The final highlight of the day was when Loulou literally sewed me into one of the tighter dresses that I could not fit into. I know for a fact that this is a very common thing with these photo shoots, otherwise I might have been terribly upset and ended up feeling like a whale. As it was, I just accepted my fate and tried not to pass out as I could barely breathe.

white qipao with procelain republic of china style

In total we did seven different outfits, ranging from summery blue evening dress, to Han style, classic white wedding dress and of course the Old Shanghai style I had been obsessing about. The team of two asked me in the morning to show them the style I wanted. After I did, they kept saying in very worried voices that our pictures would not be exactly like that. I have seen this happen a few times, that people offering creative services will get really nervous when you show them examples of what you are looking for. Apparently some local customers get aggravated if the result is not 100% identical to the original photo. I found that idea very strange, after all of course the set is going to be different than the one of the photo studio in another province, which provided the inspiration. If I wanted it to be exactly the same, I would have to go to Sichuan province. It seems Chinese customers have a lot higher expectations than I do.
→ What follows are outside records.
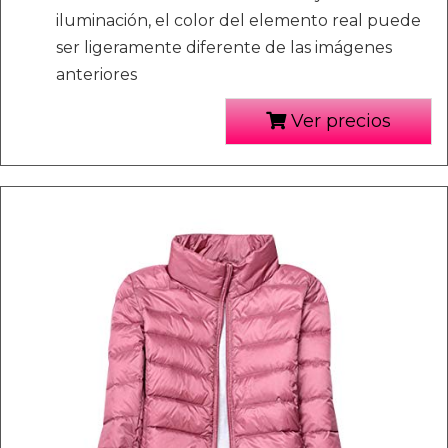
iluminación, el color del elemento real puede
ser ligeramente diferente de las imágenes
anteriores
Ver precios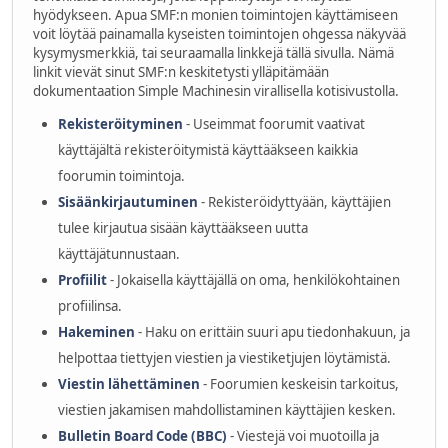
hyödykseen. Apua SMF:n monien toimintojen käyttämiseen
voit löytää painamalla kyseisten toimintojen ohgessa näkyvää
kysymysmerkkiä, tai seuraamalla linkkejä tällä sivulla. Nämä
linkit vievät sinut SMF:n keskitetysti ylläpitämään
dokumentaation Simple Machinesin virallisella kotisivustolla.
Rekisteröityminen
- Useimmat foorumit vaativat
käyttäjältä rekisteröitymistä käyttääkseen kaikkia
foorumin toimintoja.
Sisäänkirjautuminen
- Rekisteröidyttyään, käyttäjien
tulee kirjautua sisään käyttääkseen uutta
käyttäjätunnustaan.
Profiilit
- Jokaisella käyttäjällä on oma, henkilökohtainen
profiilinsa.
Hakeminen
- Haku on erittäin suuri apu tiedonhakuun, ja
helpottaa tiettyjen viestien ja viestiketjujen löytämistä.
Viestin lähettäminen
- Foorumien keskeisin tarkoitus,
viestien jakamisen mahdollistaminen käyttäjien kesken.
Bulletin Board Code (BBC)
- Viestejä voi muotoilla ja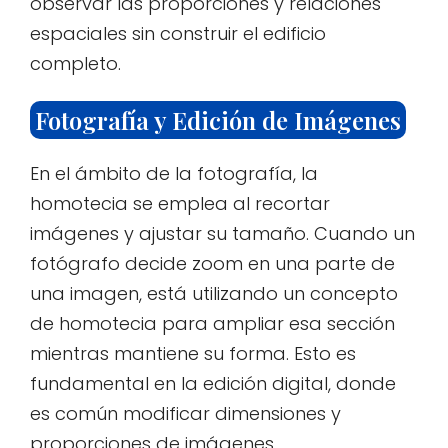
observar las proporciones y relaciones
espaciales sin construir el edificio
completo.
Fotografía y Edición de Imágenes
En el ámbito de la fotografía, la
homotecia se emplea al recortar
imágenes y ajustar su tamaño. Cuando un
fotógrafo decide zoom en una parte de
una imagen, está utilizando un concepto
de homotecia para ampliar esa sección
mientras mantiene su forma. Esto es
fundamental en la edición digital, donde
es común modificar dimensiones y
proporciones de imágenes.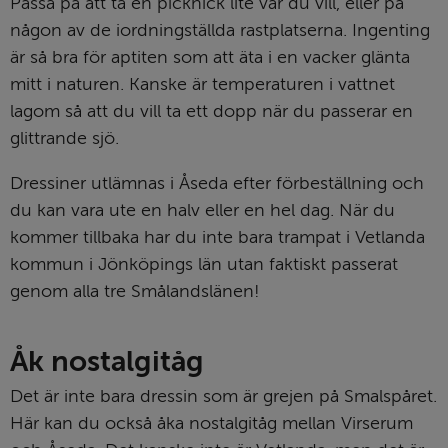
Passa på att ta en picknick lite var du vill, eller på 
någon av de iordningställda rastplatserna. Ingenting 
är så bra för aptiten som att äta i en vacker glänta 
mitt i naturen. Kanske är temperaturen i vattnet 
lagom så att du vill ta ett dopp när du passerar en 
glittrande sjö.
Dressiner utlämnas i Åseda efter förbeställning och 
du kan vara ute en halv eller en hel dag. När du 
kommer tillbaka har du inte bara trampat i Vetlanda 
kommun i Jönköpings län utan faktiskt passerat 
genom alla tre Smålandslänen! 
Åk nostalgitåg
Det är inte bara dressin som är grejen på Smalspåret. 
Här kan du också åka nostalgitåg mellan Virserum 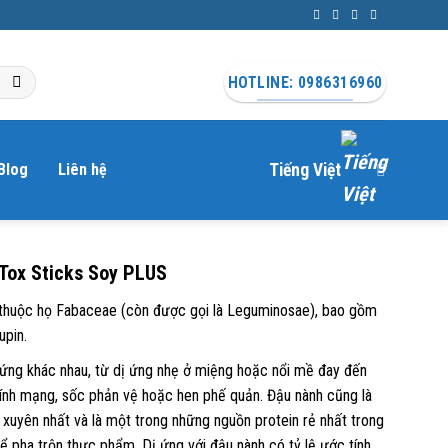
HOTLINE: 0986316960
Blog
Liên hệ
Tiếng Việt
rTox Sticks Soy PLUS
u thuộc họ Fabaceae (còn được gọi là Leguminosae), bao gồm
upin.
chứng khác nhau, từ dị ứng nhẹ ở miệng hoặc nổi mề đay đến
tính mạng, sốc phản vệ hoặc hen phế quản. Đậu nành cũng là
xuyên nhất và là một trong những nguồn protein rẻ nhất trong
pha trộn thực phẩm. Dị ứng với đậu nành có tỷ lệ ước tính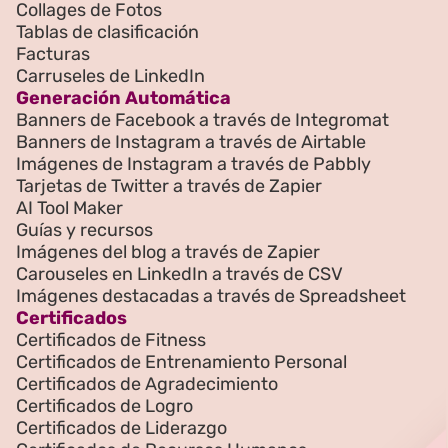
Collages de Fotos
Tablas de clasificación
Facturas
Carruseles de LinkedIn
Generación Automática
Banners de Facebook a través de Integromat
Banners de Instagram a través de Airtable
Imágenes de Instagram a través de Pabbly
Tarjetas de Twitter a través de Zapier
AI Tool Maker
Guías y recursos
Imágenes del blog a través de Zapier
Carouseles en LinkedIn a través de CSV
Imágenes destacadas a través de Spreadsheet
Certificados
Certificados de Fitness
Certificados de Entrenamiento Personal
Certificados de Agradecimiento
Certificados de Logro
Certificados de Liderazgo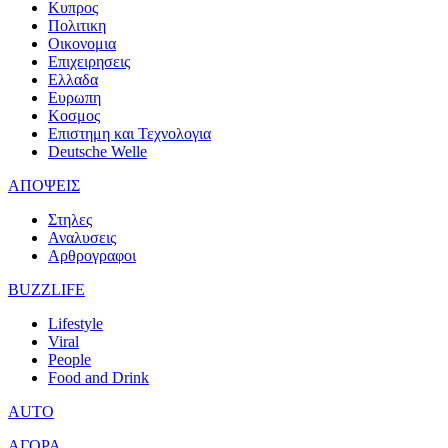
Κυπρος
Πολιτικη
Οικονομια
Επιχειρησεις
Ελλαδα
Ευρωπη
Κοσμος
Επιστημη και Τεχνολογια
Deutsche Welle
ΑΠΟΨΕΙΣ
Στηλες
Αναλυσεις
Αρθρογραφοι
BUZZLIFE
Lifestyle
Viral
People
Food and Drink
AUTO
ΑΓΟΡΑ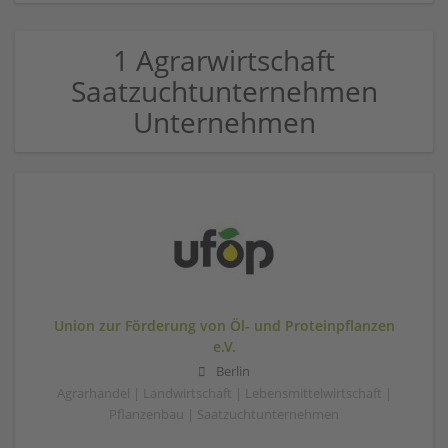
1 Agrarwirtschaft
Saatzuchtunternehmen
Unternehmen
Union zur Förderung von Öl- und Proteinpflanzen
e.V.
Berlin
Agrarhandel | Landwirtschaft | Lebensmittelwirtschaft |
Pflanzenbau | Saatzuchtunternehmen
Overall and to my slight surprise, I was very happy with the whole service. Granted some of the dresses were a little dirty, but what else can you expect when you pay a bargain – as it seems we have managed to get the lowest price in the country at 3700 RMB for 250 pictures (half of which will receive post-tweaking). Our Team of Two, LouLou and the tattoed Dongbei photographer, were incredibly patient and very helpful without being too pushy. This might have once again been down to the Laowai Bonus, as Mr.Li observed that the other photographers were a lot ruder to the other customers.

Mr.Li himself was as good as gold, and despite the fact that both of us were almost toppling over by the end of the day, 11 hours after had arrived in Jiangning, he was in surprisingly high spirits.

The weather could not have been more perfect either, as we managed to get into that tiny spring window. It seems that all the worrying and rescheduling paid off in the end.

Now, all that remains is for me to go and chose the photos I want and hope that the quality is fairly good. Though I got a sneak peek of some of Dongbei dude’s work and it looked promising.

This was probably the most tiring but also the happiest day that I have had in years. So thank you Mr.Li for being so tough and giving me a fabulous day to remember.